Transcribe the mailing-list post below about matching glossary entries with Lua patterns, starting with "I've instaled luasockets" and going on through "on each page.".

PAGE EXCERPT
┌──
[Date Prev][Date Next][Thread Prev][Thread Next]
[Date Index]
[Thread Index]
- Subject: help with regexp
- From: Walter Cruz <walter.php@...>
- Date: Wed, 19 Oct 2005 12:03:58 -0300
Hi all.
In the site http://www2.camara.gov.br/glossario/ there's a lot of definitions that I want to grab to a txt file.
I've instaled luasockets today, and I thougt: "Why not make this on lua?"
The keywords in the HTML sources are like this:
H4 class=sessaoPagina>Abertura de crédito adicional</H4>
And the definitions like this:
<TD>some word here</TD>
Well, I have found that my patterns were on some cases matching more
definitions than keywords or more keywords than definitions.
I've made a little test - a lua script that shows the size of keywords and definitions on each page.
└──
DATA SUPPLIED
┌──
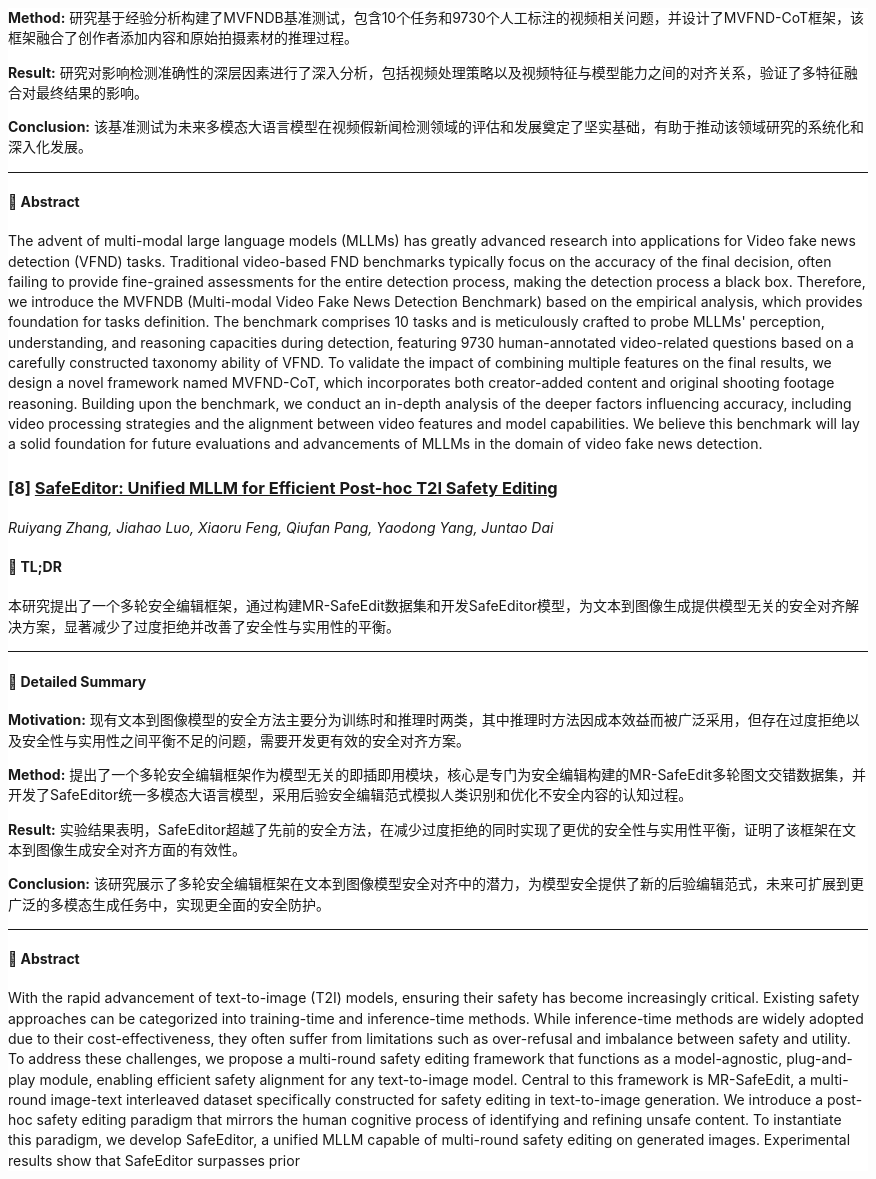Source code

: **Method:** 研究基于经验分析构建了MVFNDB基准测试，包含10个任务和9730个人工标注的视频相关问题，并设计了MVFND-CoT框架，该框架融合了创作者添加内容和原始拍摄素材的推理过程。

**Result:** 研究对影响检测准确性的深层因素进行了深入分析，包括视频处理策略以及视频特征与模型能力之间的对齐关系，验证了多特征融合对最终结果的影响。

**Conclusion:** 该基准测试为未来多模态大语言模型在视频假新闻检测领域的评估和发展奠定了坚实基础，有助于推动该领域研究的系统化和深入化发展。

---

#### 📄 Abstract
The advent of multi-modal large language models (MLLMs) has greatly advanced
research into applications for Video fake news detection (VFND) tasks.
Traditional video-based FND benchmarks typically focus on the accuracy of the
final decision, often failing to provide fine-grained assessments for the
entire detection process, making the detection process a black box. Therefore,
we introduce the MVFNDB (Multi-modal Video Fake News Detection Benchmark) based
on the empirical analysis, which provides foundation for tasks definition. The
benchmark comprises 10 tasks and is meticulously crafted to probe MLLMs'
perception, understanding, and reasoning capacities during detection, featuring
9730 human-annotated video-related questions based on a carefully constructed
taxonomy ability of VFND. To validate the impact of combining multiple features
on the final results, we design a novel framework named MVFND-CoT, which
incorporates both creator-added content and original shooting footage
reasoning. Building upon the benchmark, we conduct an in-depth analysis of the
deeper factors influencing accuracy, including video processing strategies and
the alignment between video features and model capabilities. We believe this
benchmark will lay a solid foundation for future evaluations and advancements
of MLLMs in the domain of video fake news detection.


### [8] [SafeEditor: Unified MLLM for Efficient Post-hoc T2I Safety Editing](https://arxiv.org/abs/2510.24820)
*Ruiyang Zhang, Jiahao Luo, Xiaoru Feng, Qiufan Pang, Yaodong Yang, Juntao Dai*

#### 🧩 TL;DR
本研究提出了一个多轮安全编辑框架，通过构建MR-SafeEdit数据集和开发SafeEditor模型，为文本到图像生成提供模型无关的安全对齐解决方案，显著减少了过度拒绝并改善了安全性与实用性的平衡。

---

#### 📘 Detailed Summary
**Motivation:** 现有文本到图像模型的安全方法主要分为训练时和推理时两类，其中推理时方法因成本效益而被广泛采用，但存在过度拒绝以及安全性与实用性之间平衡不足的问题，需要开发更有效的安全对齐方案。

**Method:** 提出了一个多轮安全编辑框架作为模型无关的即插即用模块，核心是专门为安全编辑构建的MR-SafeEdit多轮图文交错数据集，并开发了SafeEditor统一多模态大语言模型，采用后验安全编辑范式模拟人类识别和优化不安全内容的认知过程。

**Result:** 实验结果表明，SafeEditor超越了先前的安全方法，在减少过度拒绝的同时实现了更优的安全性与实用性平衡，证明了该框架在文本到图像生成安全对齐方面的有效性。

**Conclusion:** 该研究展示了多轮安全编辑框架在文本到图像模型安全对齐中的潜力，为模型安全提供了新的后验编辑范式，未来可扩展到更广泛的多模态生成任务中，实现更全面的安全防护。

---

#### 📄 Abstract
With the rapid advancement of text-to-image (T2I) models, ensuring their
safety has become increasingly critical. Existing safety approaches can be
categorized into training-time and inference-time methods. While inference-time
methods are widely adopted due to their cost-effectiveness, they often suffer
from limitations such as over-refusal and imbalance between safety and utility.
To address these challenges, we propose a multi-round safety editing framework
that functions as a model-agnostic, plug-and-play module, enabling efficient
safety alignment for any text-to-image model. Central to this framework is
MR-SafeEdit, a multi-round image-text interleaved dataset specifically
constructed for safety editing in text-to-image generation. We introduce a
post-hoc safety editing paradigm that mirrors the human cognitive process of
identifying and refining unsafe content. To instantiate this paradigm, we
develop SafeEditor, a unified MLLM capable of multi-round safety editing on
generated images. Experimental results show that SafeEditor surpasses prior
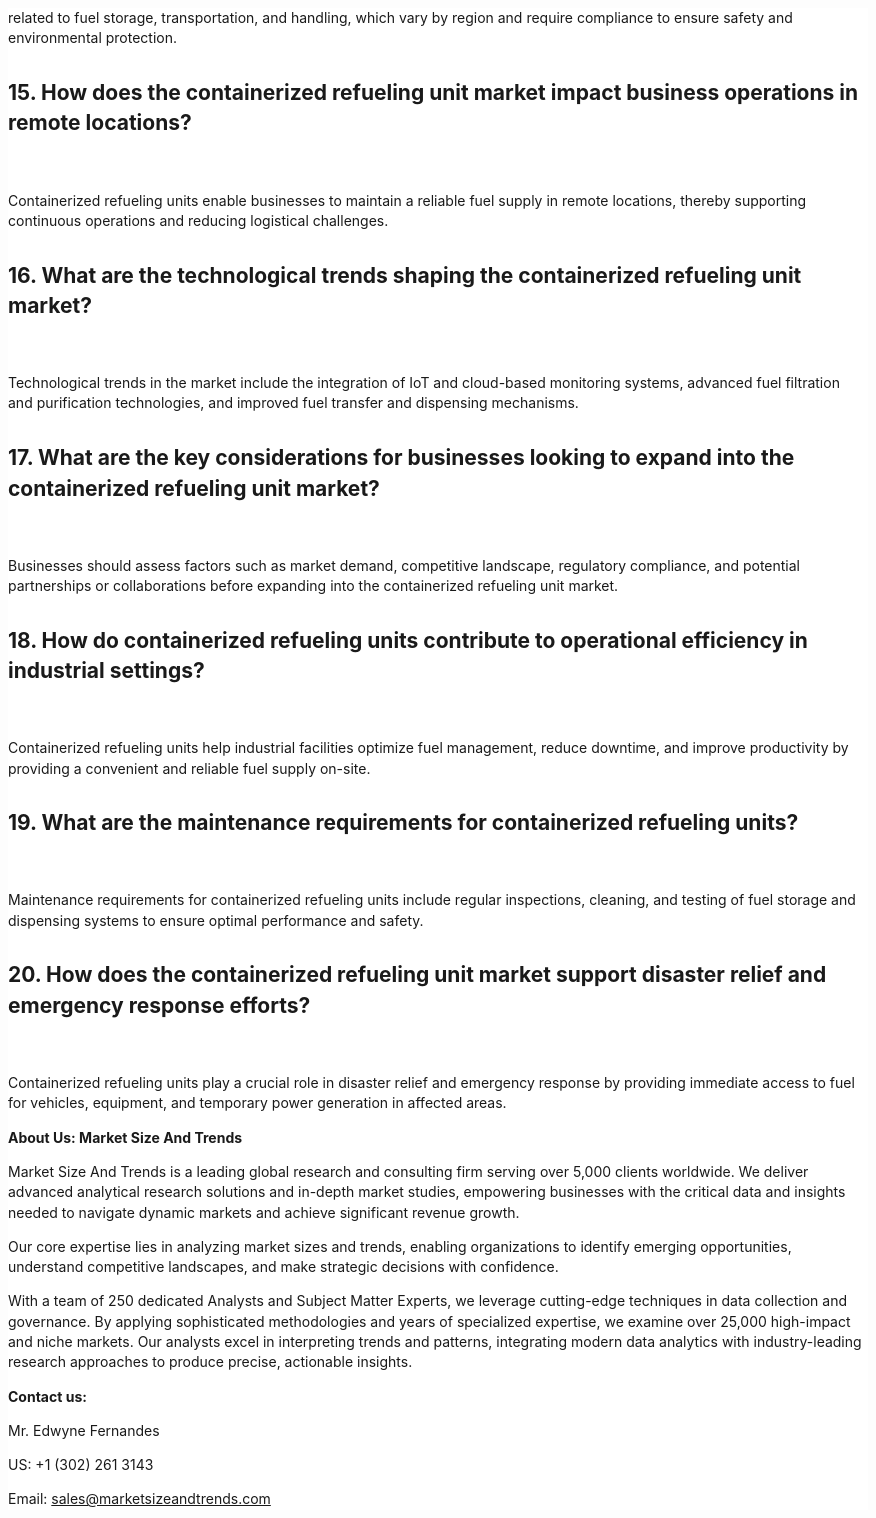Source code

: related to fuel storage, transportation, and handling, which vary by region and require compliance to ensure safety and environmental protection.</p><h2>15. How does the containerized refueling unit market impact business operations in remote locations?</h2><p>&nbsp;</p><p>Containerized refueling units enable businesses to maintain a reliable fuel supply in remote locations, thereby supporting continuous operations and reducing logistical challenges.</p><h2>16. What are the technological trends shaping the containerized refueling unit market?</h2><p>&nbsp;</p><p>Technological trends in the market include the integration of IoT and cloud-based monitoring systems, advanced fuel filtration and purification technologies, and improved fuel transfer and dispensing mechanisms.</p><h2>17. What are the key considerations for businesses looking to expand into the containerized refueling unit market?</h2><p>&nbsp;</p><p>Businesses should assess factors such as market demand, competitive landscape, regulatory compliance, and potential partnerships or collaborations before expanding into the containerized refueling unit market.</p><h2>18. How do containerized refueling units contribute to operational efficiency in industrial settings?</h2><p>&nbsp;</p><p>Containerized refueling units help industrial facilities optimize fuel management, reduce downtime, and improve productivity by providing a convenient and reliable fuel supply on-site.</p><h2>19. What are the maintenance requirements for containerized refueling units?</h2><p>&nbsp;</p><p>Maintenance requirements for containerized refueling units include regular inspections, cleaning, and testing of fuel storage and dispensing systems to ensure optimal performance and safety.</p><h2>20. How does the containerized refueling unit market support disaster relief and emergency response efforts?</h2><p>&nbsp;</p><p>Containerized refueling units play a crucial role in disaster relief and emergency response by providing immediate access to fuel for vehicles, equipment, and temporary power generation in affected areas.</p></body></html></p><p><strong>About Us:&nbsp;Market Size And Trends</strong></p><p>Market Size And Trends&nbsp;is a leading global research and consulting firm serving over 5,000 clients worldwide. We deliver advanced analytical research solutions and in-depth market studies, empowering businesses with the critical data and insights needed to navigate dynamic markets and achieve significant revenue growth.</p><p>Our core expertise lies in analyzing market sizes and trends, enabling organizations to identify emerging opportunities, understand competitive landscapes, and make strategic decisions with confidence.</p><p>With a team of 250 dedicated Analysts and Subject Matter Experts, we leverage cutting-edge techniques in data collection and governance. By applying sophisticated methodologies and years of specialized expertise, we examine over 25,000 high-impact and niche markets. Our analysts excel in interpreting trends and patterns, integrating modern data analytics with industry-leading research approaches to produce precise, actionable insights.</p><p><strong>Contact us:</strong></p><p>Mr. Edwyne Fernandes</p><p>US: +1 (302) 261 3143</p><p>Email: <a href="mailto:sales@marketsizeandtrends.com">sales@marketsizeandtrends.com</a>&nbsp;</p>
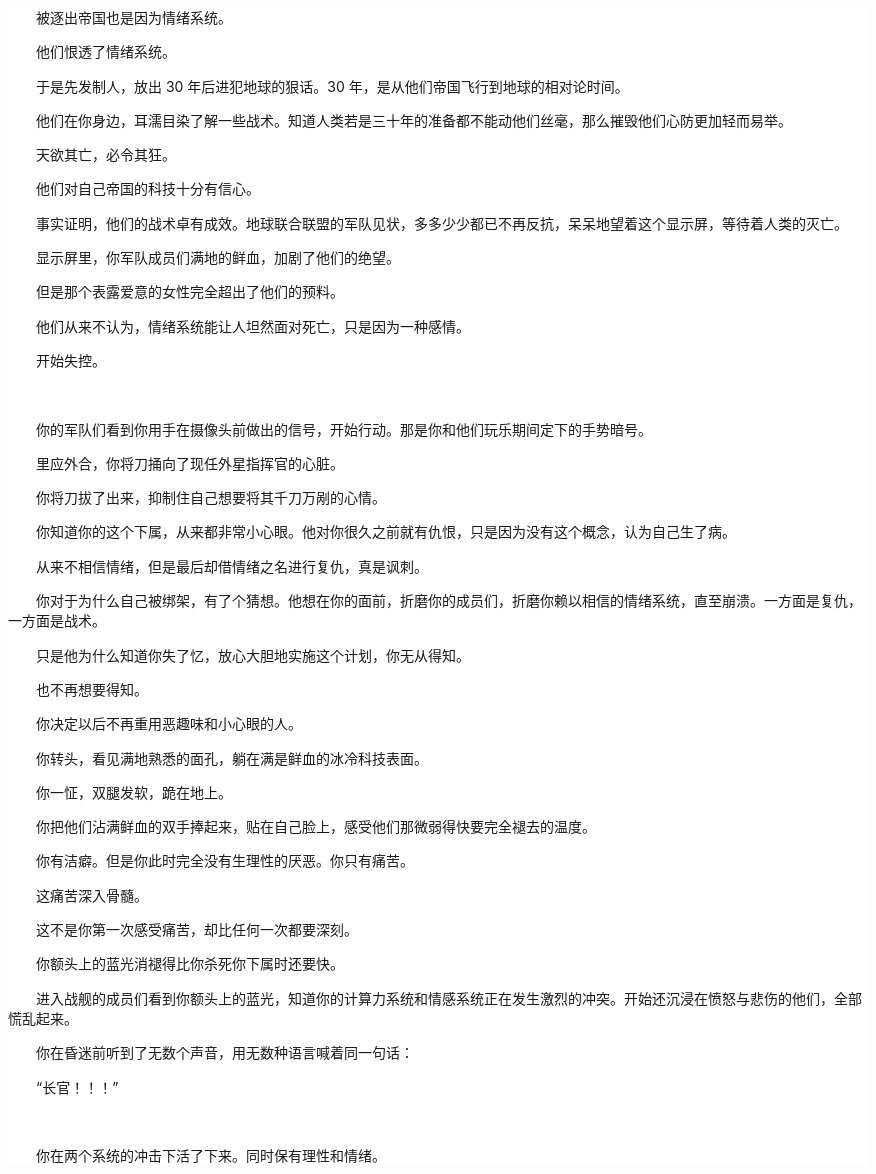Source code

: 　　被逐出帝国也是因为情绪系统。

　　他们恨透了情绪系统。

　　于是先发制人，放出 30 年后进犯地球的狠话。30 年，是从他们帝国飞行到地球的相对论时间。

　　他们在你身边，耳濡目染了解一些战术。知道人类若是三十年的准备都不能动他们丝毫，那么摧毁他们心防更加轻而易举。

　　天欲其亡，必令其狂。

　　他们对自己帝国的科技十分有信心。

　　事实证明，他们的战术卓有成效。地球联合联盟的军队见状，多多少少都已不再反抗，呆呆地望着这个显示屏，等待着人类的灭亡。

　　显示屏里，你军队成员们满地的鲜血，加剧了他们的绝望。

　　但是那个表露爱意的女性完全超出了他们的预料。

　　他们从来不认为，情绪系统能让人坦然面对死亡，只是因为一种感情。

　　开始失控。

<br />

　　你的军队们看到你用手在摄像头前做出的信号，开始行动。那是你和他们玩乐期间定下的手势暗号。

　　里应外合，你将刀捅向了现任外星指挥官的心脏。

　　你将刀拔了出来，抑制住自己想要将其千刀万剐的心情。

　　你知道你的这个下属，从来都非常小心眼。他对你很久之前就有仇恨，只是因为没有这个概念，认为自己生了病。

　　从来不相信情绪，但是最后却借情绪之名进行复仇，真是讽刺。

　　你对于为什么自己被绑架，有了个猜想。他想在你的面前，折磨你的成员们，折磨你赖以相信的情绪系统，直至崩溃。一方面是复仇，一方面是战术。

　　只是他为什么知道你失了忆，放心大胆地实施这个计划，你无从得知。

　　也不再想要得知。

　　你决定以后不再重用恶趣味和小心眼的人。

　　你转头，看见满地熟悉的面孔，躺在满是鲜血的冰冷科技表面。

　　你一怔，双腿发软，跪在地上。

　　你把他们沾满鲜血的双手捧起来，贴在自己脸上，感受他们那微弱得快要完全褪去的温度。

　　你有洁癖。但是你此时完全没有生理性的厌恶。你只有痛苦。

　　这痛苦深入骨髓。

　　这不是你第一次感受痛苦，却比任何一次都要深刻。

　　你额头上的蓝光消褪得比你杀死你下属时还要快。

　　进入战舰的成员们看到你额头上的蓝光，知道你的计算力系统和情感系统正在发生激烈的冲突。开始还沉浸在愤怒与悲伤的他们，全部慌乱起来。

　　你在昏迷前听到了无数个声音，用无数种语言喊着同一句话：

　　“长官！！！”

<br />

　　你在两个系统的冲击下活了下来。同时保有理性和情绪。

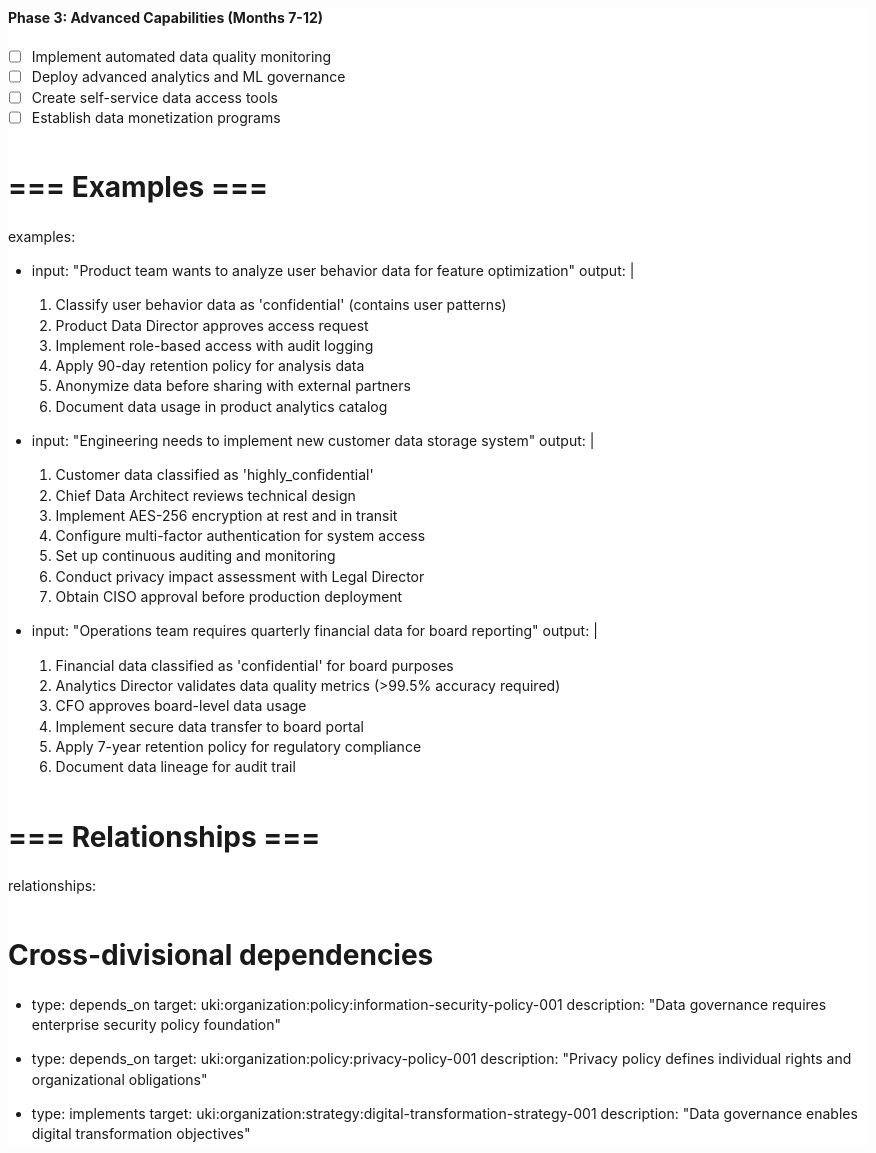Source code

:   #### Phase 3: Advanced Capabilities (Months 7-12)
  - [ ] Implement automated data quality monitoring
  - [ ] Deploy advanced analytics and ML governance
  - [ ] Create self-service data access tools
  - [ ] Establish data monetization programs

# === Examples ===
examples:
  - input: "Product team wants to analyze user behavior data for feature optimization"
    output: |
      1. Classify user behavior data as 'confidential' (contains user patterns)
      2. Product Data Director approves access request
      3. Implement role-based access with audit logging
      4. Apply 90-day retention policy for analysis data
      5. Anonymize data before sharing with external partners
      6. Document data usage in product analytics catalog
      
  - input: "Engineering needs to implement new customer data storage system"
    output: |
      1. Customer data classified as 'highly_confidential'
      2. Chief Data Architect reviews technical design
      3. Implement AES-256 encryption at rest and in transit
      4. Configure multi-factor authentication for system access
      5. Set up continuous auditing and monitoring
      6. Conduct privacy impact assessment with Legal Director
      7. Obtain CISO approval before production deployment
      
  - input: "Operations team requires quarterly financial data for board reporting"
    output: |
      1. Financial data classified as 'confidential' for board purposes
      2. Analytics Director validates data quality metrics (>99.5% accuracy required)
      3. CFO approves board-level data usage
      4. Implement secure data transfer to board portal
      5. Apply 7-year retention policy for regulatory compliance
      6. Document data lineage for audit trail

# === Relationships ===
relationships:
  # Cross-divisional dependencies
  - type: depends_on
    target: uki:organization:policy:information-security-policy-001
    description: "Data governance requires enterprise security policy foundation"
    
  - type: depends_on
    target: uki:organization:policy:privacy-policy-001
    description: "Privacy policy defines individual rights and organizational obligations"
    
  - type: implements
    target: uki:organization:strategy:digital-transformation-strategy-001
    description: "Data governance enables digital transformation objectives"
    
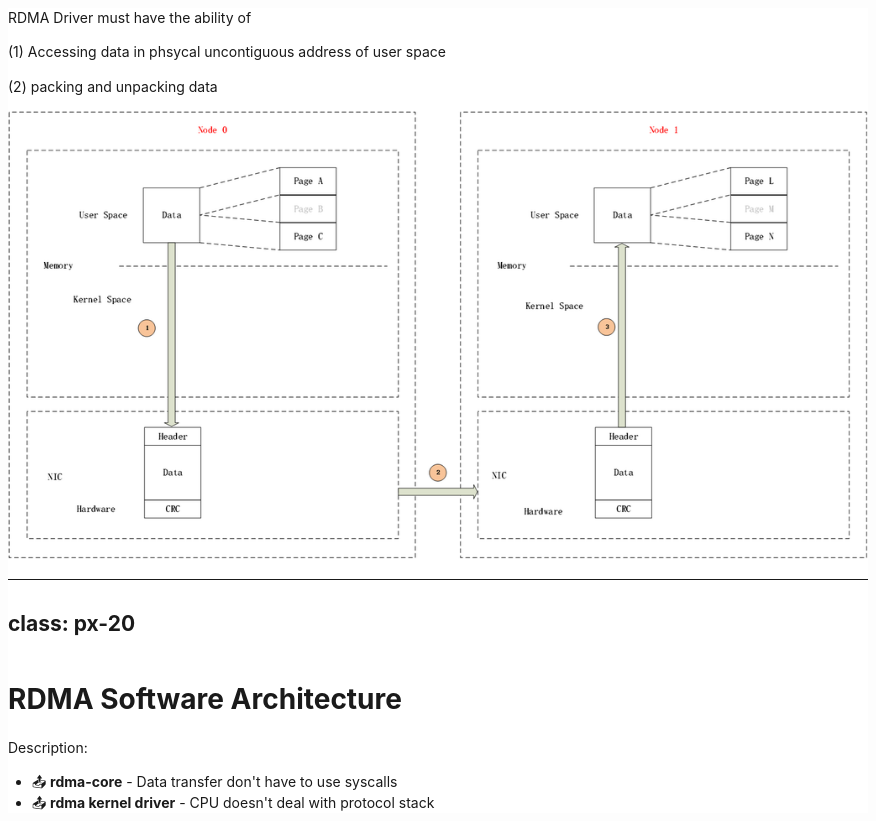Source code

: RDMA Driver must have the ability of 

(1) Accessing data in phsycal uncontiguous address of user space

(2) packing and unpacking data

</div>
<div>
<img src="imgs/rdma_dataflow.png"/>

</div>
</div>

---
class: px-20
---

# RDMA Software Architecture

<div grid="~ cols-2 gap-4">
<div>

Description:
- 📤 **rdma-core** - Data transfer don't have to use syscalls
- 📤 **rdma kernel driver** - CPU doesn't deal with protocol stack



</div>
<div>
└──
ANSWER TO THIS EXERCISE
I've instaled luasockets today, and I thougt: "Why not make this on lua?"
The keywords in the HTML sources are like this:
H4 class=sessaoPagina>Abertura de crédito adicional</H4>
And the definitions like this:
<TD>some word here</TD>
Well, I have found that my patterns were on some cases matching more
definitions than keywords or more keywords than definitions.
I've made a little test - a lua script that shows the size of keywords and definitions on each page.